Farm earnings are projected to rise more than 10% this year, but nearly a third of producers' net income will come from crop insurance benefits and direct government payments, including the Trump administration's trade assistance.
Net farm income, a broad measure of profits, is expected to rise to $92.5 billion in 2019, a $8.5-billion increase over 2018, USDA's Economic Research Service reported Wednesday. Some 31% of that income will come from government payments and crop insurance benefits, said ERS economist Carrie Litkowski.
Farmers are expected to get $14.3 billion in 2019 from the Market Facilitation Program, which was created last year to compensate farmers for the impact of President Donald Trump's trade wars. MFP will account for more than half of the $22.4 billion in direct government payments estimated for 2019. Last year, government payments totaled $13.7 billion.
Crop insurance indemnities, less premiums, are expected to total $6.5 billion for 2019, the highest level since 2013, reflecting the widespread weather problems this year, said Litkowski.
Another measure of farm profitability, net cash farm income, is forecast to reach $119 billion this year, a 15% increase, or $15.5 billion, from 2018. Net cash farm income includes cash receipts from farming along with farm-related income, including government payments, less cash expenses. It doesn't include non-cash expenses such as depreciation.
The farm economy looks stronger this year when the estimates are limited to commercial farms.
Farms that have an annual gross cash farm income of more than $350,000 and smaller operations where farming is reported as the operator's primary occupation, are expected to average $91,800 in net cash farm income in 2019, a 19.5% increase from 2018. It would be the first annual increase after four consecutive years of declines for those operations.
Those commercial farms, which ERS defines as "farm businesses," account for less than half of total U.S. farms but 90% of total production. They also hold most of the sector's assets and debt.
Commercial farms where corn is the primary crop are projected to have average net cash farm income of $206,400 this year, an increase of 20% from 2018. Earnings for soybean operations are estimated to rise 33.5% to $102,400.
Net cash income for wheat operations is estimated at $134,000 (up 34.8% from 2018), cotton farms are forecast to make $224,400 on average (up 17.9%) and net income for specialty crops is estimated at $203,600 (up 7.8%).
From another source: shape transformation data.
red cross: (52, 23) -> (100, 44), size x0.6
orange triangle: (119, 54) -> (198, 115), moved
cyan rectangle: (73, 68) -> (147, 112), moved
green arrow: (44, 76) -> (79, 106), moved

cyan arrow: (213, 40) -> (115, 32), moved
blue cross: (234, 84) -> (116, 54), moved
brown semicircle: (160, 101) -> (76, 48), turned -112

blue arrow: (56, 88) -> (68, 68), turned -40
Poultry is the lone major sector that's seeing a decrease in earnings this year. The average income is projected to be $97,200, down from $105,500 last year.
By contrast, dairy producers are expected to see their average net income hit $316,600 this year, a 46.7% increase in 2018. Earnings for commercial pork producers are forecast to hit $308,300, up 23.8% from 2018. Earnings for cattle producers are estimated at $25,400, up from $23,000 in 2018, a 10.4% increase.
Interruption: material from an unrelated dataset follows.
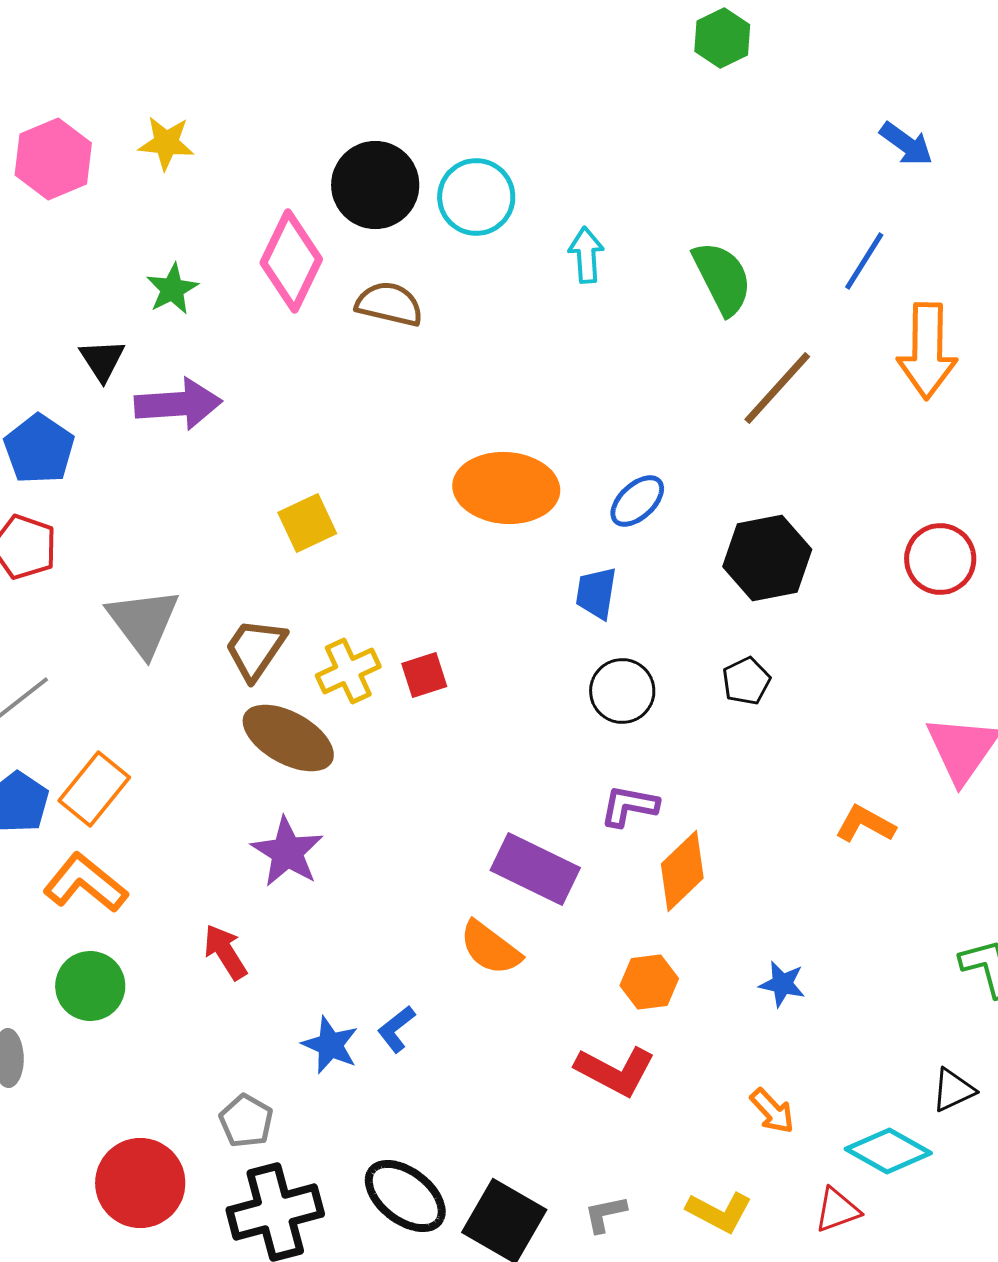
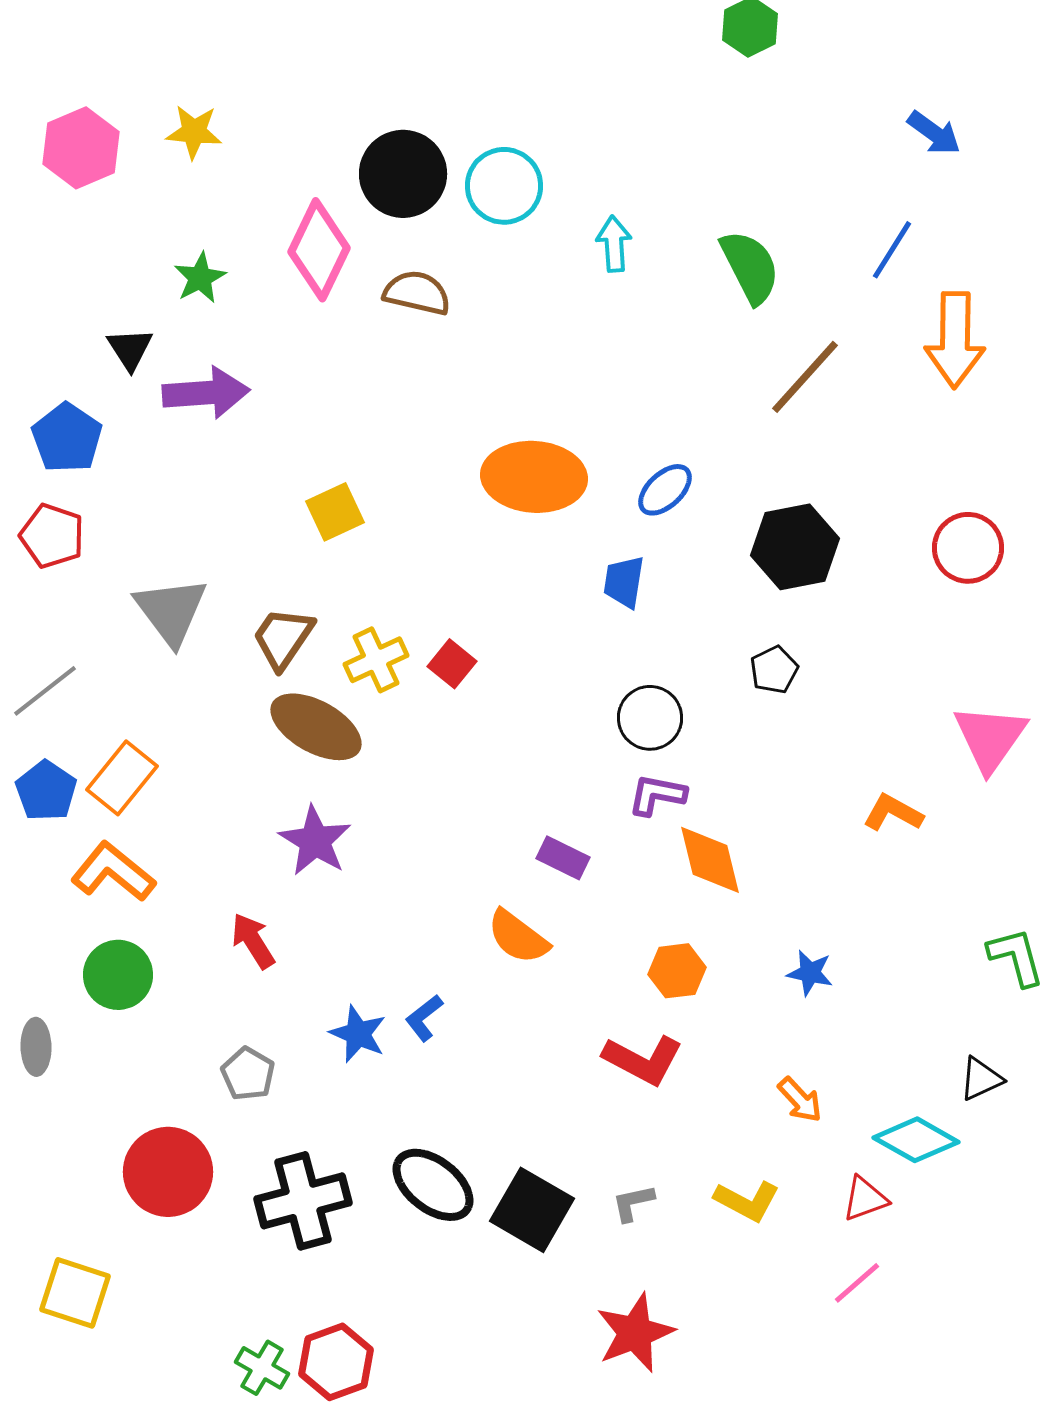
red square: (424, 675) -> (452, 664), turned -33
black circle: (622, 691) -> (650, 718), moved
purple rectangle: (535, 869) -> (563, 858), size x0.6
orange diamond: (682, 871) -> (710, 860), turned -60
gray pentagon: (246, 1121) -> (248, 1074), moved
The latest forecast of total net farm income for all of U.S. agriculture is $4.5 billion higher than the August estimate of $88 billion, in part due to the second tranche of MFP payments released this month.
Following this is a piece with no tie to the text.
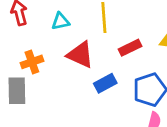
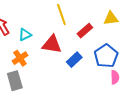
cyan triangle: (60, 21) -> (25, 35), moved

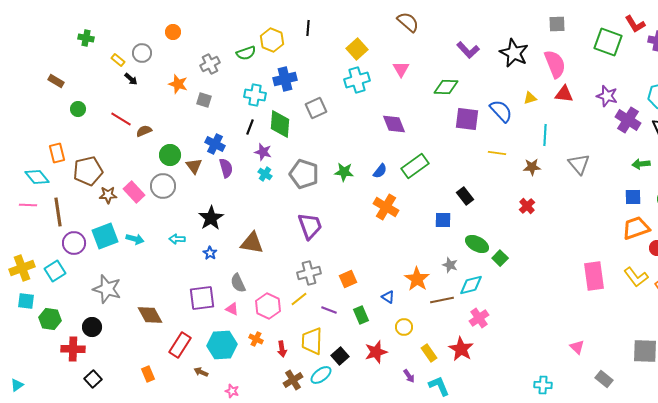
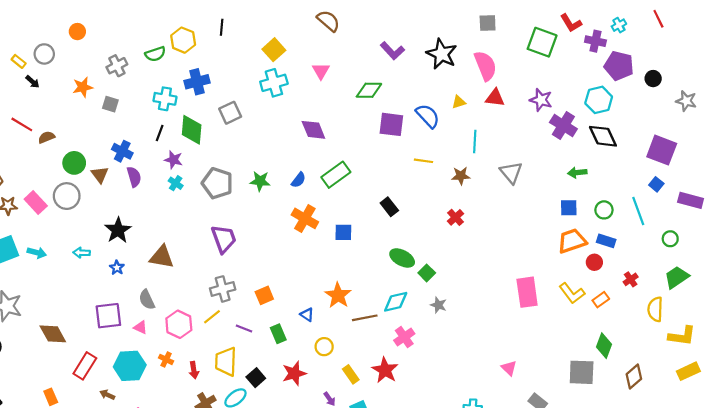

The economists raised their estimate for net crop cash receipts by $3.7 billion from August. They are now expected to rise by $1.9 billion, or 1%, from 2018 levels. In August, USDA projected farmers’ crop profits would drop by $3.3 billion, or 1.7%
Net crop cash receipts are estimated to reach $197.4 billion in 2019, which would be the highest level since that reached $212 billion in 2014. Corn receipts are estimated to rise $900 million to $48.7 billion, a 1.9% increase from 2018 because of reduced production and yields this year. But soybean receipts are estimated to fall $1.8 billion, or 4.9% due to declines in prices and volumes sold.